— Task brief —
Repeat the records exactly. Every line must match.

Saved data entries:
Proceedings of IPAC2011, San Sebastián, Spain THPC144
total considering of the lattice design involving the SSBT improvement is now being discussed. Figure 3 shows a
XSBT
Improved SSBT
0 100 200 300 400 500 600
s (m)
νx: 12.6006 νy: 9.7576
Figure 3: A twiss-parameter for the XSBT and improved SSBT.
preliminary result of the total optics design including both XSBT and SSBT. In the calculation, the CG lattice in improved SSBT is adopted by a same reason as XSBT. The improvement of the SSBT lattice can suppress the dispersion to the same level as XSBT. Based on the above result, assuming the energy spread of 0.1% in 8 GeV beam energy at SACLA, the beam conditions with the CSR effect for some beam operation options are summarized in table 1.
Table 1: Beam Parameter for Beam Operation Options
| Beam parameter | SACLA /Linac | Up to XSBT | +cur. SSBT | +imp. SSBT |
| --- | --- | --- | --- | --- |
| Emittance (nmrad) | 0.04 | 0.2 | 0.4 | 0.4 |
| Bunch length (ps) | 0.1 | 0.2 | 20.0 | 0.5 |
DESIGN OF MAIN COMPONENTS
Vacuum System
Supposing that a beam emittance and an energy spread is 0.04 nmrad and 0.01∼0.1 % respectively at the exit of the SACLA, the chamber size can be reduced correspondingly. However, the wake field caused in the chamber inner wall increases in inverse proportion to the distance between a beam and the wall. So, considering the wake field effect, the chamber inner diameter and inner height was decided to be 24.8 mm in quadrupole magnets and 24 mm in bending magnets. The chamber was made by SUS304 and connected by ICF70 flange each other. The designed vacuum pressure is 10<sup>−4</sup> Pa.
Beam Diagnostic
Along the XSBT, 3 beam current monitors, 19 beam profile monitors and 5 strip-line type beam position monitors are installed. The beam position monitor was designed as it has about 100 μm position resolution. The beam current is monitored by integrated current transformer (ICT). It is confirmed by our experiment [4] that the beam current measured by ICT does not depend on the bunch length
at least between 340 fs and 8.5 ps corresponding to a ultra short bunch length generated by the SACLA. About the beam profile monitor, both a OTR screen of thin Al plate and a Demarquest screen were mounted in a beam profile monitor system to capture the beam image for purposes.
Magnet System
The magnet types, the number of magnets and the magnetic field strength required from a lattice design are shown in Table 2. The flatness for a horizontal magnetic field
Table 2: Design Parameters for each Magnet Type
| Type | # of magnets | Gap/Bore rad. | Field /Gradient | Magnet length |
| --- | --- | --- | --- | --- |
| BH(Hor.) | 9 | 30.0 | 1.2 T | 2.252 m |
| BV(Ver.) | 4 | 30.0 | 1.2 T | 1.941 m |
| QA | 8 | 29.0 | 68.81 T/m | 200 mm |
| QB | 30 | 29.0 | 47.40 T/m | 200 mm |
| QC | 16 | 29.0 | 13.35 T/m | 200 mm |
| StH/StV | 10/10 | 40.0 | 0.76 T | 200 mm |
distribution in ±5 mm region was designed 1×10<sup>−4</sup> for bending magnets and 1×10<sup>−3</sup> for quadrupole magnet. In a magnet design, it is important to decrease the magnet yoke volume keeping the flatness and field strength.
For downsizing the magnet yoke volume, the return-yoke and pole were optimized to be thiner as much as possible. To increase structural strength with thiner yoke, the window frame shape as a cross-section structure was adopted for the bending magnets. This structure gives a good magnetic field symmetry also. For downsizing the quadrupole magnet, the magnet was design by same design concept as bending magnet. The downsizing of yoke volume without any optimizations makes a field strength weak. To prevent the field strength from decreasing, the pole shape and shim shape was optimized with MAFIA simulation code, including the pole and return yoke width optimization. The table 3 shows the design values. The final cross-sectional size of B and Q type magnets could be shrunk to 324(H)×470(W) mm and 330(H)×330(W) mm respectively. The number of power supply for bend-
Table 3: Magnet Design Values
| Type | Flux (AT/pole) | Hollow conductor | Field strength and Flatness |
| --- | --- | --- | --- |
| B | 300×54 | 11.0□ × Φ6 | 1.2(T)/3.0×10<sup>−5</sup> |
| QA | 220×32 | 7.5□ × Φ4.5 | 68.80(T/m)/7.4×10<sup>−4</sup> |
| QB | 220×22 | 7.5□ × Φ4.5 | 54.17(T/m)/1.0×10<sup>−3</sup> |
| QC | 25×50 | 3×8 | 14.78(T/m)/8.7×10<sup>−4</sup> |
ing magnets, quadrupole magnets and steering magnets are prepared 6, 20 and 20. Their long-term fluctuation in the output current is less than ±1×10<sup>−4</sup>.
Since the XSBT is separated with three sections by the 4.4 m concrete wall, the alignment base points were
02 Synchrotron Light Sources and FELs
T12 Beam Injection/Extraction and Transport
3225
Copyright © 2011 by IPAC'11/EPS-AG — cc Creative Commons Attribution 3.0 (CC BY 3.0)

— Answer space —
Proceedings of IPAC2011, San Sebastián, Spain THPC144
total considering of the lattice design involving the SSBT improvement is now being discussed. Figure 3 shows a
XSBT
Improved SSBT
0 100 200 300 400 500 600
s (m)
νx: 12.6006 νy: 9.7576
Figure 3: A twiss-parameter for the XSBT and improved SSBT.
preliminary result of the total optics design including both XSBT and SSBT. In the calculation, the CG lattice in improved SSBT is adopted by a same reason as XSBT. The improvement of the SSBT lattice can suppress the dispersion to the same level as XSBT. Based on the above result, assuming the energy spread of 0.1% in 8 GeV beam energy at SACLA, the beam conditions with the CSR effect for some beam operation options are summarized in table 1.
Table 1: Beam Parameter for Beam Operation Options
| Beam parameter | SACLA /Linac | Up to XSBT | +cur. SSBT | +imp. SSBT |
| --- | --- | --- | --- | --- |
| Emittance (nmrad) | 0.04 | 0.2 | 0.4 | 0.4 |
| Bunch length (ps) | 0.1 | 0.2 | 20.0 | 0.5 |
DESIGN OF MAIN COMPONENTS
Vacuum System
Supposing that a beam emittance and an energy spread is 0.04 nmrad and 0.01∼0.1 % respectively at the exit of the SACLA, the chamber size can be reduced correspondingly. However, the wake field caused in the chamber inner wall increases in inverse proportion to the distance between a beam and the wall. So, considering the wake field effect, the chamber inner diameter and inner height was decided to be 24.8 mm in quadrupole magnets and 24 mm in bending magnets. The chamber was made by SUS304 and connected by ICF70 flange each other. The designed vacuum pressure is 10<sup>−4</sup> Pa.
Beam Diagnostic
Along the XSBT, 3 beam current monitors, 19 beam profile monitors and 5 strip-line type beam position monitors are installed. The beam position monitor was designed as it has about 100 μm position resolution. The beam current is monitored by integrated current transformer (ICT). It is confirmed by our experiment [4] that the beam current measured by ICT does not depend on the bunch length
at least between 340 fs and 8.5 ps corresponding to a ultra short bunch length generated by the SACLA. About the beam profile monitor, both a OTR screen of thin Al plate and a Demarquest screen were mounted in a beam profile monitor system to capture the beam image for purposes.
Magnet System
The magnet types, the number of magnets and the magnetic field strength required from a lattice design are shown in Table 2. The flatness for a horizontal magnetic field
Table 2: Design Parameters for each Magnet Type
| Type | # of magnets | Gap/Bore rad. | Field /Gradient | Magnet length |
| --- | --- | --- | --- | --- |
| BH(Hor.) | 9 | 30.0 | 1.2 T | 2.252 m |
| BV(Ver.) | 4 | 30.0 | 1.2 T | 1.941 m |
| QA | 8 | 29.0 | 68.81 T/m | 200 mm |
| QB | 30 | 29.0 | 47.40 T/m | 200 mm |
| QC | 16 | 29.0 | 13.35 T/m | 200 mm |
| StH/StV | 10/10 | 40.0 | 0.76 T | 200 mm |
distribution in ±5 mm region was designed 1×10<sup>−4</sup> for bending magnets and 1×10<sup>−3</sup> for quadrupole magnet. In a magnet design, it is important to decrease the magnet yoke volume keeping the flatness and field strength.
For downsizing the magnet yoke volume, the return-yoke and pole were optimized to be thiner as much as possible. To increase structural strength with thiner yoke, the window frame shape as a cross-section structure was adopted for the bending magnets. This structure gives a good magnetic field symmetry also. For downsizing the quadrupole magnet, the magnet was design by same design concept as bending magnet. The downsizing of yoke volume without any optimizations makes a field strength weak. To prevent the field strength from decreasing, the pole shape and shim shape was optimized with MAFIA simulation code, including the pole and return yoke width optimization. The table 3 shows the design values. The final cross-sectional size of B and Q type magnets could be shrunk to 324(H)×470(W) mm and 330(H)×330(W) mm respectively. The number of power supply for bend-
Table 3: Magnet Design Values
| Type | Flux (AT/pole) | Hollow conductor | Field strength and Flatness |
| --- | --- | --- | --- |
| B | 300×54 | 11.0□ × Φ6 | 1.2(T)/3.0×10<sup>−5</sup> |
| QA | 220×32 | 7.5□ × Φ4.5 | 68.80(T/m)/7.4×10<sup>−4</sup> |
| QB | 220×22 | 7.5□ × Φ4.5 | 54.17(T/m)/1.0×10<sup>−3</sup> |
| QC | 25×50 | 3×8 | 14.78(T/m)/8.7×10<sup>−4</sup> |
ing magnets, quadrupole magnets and steering magnets are prepared 6, 20 and 20. Their long-term fluctuation in the output current is less than ±1×10<sup>−4</sup>.
Since the XSBT is separated with three sections by the 4.4 m concrete wall, the alignment base points were
02 Synchrotron Light Sources and FELs
T12 Beam Injection/Extraction and Transport
3225
Copyright © 2011 by IPAC'11/EPS-AG — cc Creative Commons Attribution 3.0 (CC BY 3.0)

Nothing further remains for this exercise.